[Rector]

Singing for me

 

Mr. Edmond said, "I'm singing for myself, I just let others listen".

I was one of those privileged fools who had been cajoled into performing on Reflections. Reflections was a TV program which few got to see. WIN4 in Wollongong, South of Sydney, would screen it as their last piece of viewing for the night. In the early days that meant a time close to midnight. As the years went by it got later and later. I mean, when else would you screen a religious program?

They usually taped us after Bernard King's cooking program. Bernard would do his thing, performing as usual, and so we would sit around twiddling our thumbs. And then we were on.

I hated going second. Luckily, most of the clergy were petrified and let me go first. Yet there were those times when I would defer to a man in a hurry. I would then have to watch the shear horror of a colleague overawed by the technology of a Television studio. If I wasn't nervous by the time I got there, I sure was when it was my turn.

On most occasions I did my little piece free from intrusion. There was something about the whole exercise which seemed to free me from the constraints of speaking to people. You see, in a TV studio there are hardly any people around. For Reflections there was usually just a camera operator. It is as if no one was listening. So, I just did my own thing without anyone around. A bit like practising a speech in font of the bathroom mirror. I performed my script for myself and enjoyed doing it. No one was really listening. I mean, who would be watching TV after midnight? Actually quite a few people, but then you could convince yourself that no one was out there.
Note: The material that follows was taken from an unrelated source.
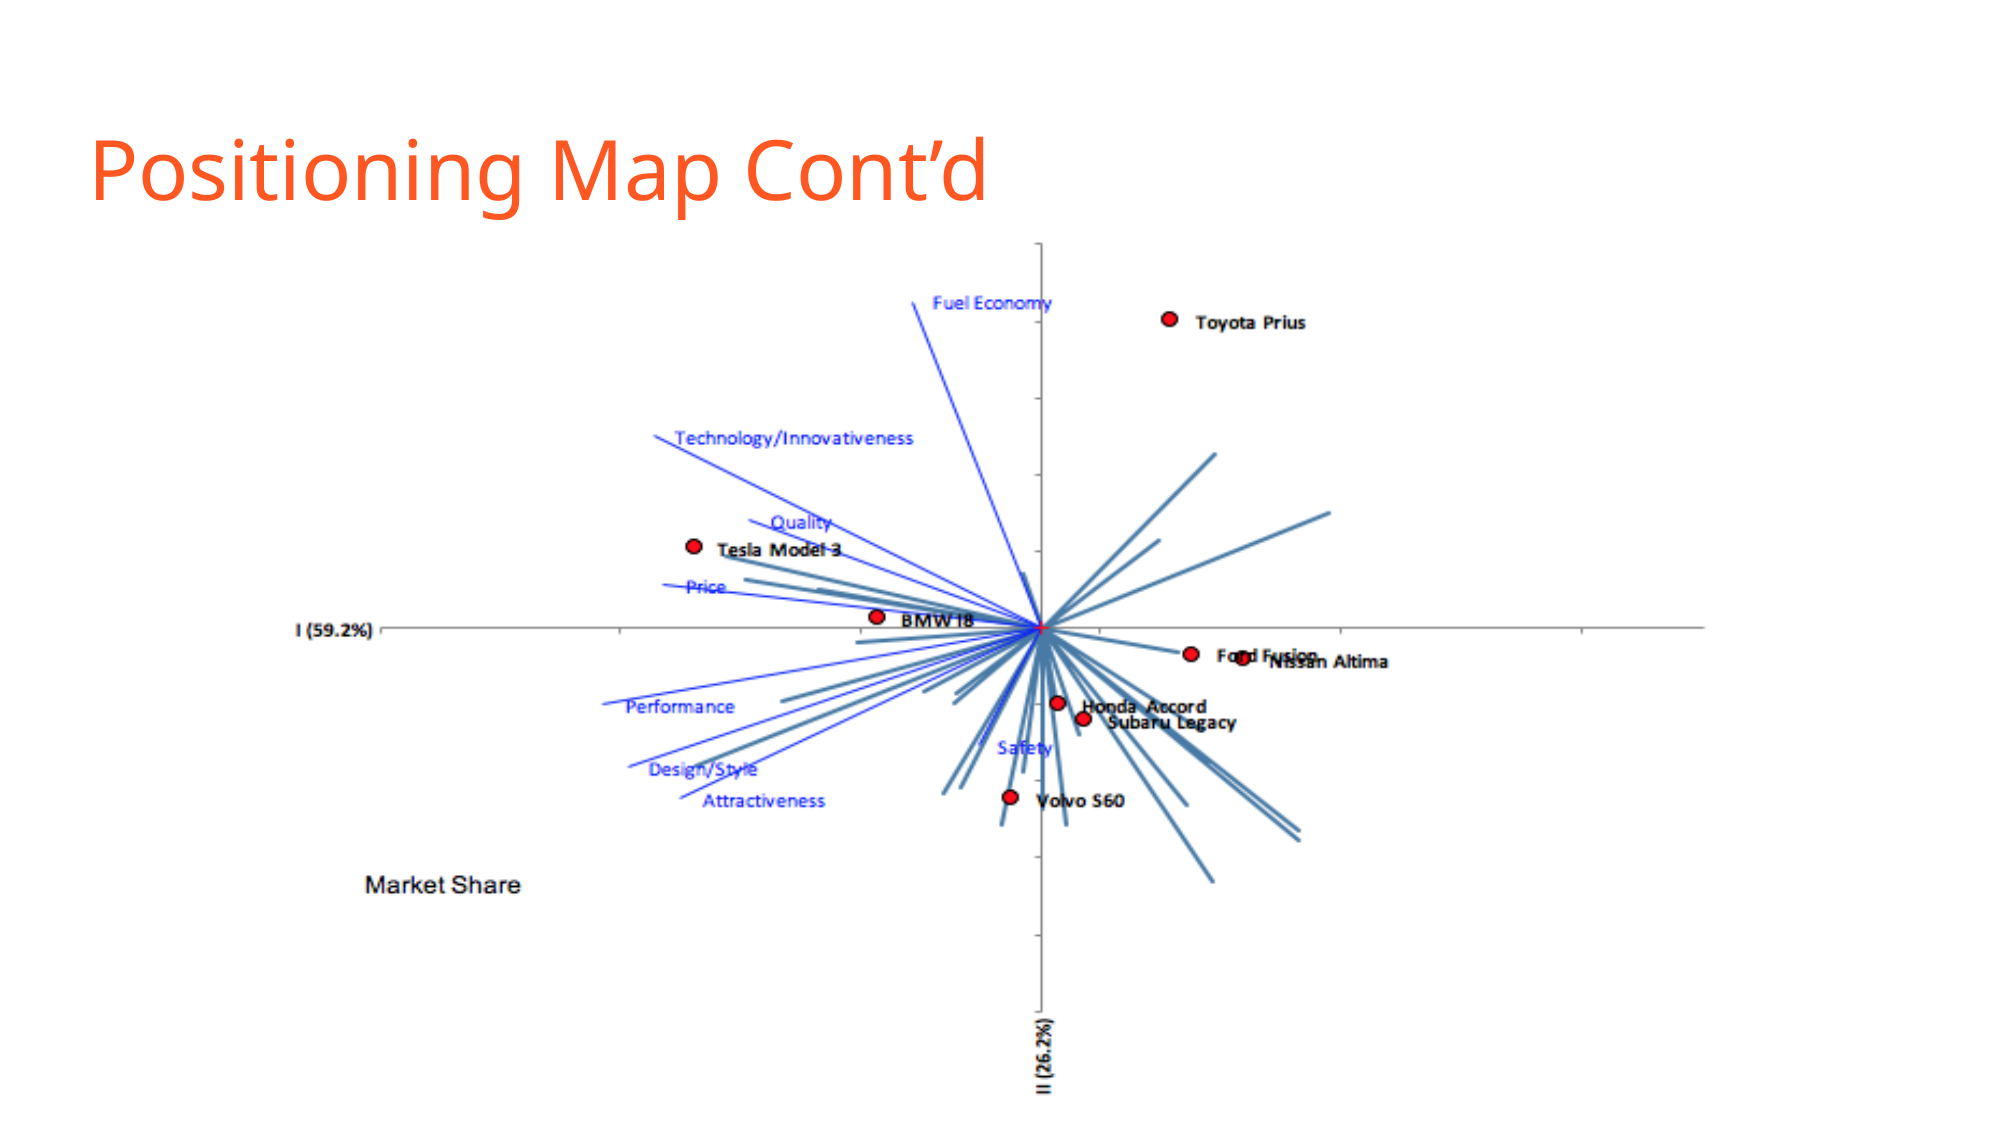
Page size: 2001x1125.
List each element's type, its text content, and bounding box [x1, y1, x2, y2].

And those who were, well, the performance was not for them; I just let them watch.

Of course, I had learnt a trick in amateur theater; the players must live the role, the audience but sees it all as if through a keyhole. Not quite the same thing as a preacher who speaks to the back wall of the church - a disturbing habit, may I say. Rather, it's like the preacher who lets you into his musings, who takes you into the questions he has buzzing around in his mind, who lets you see the mysteries he sees, rather than shoving them down your throat.

Was it not this way when the Word became flesh and dwelt among us and we beheld his glory, the glory of the only Son of God?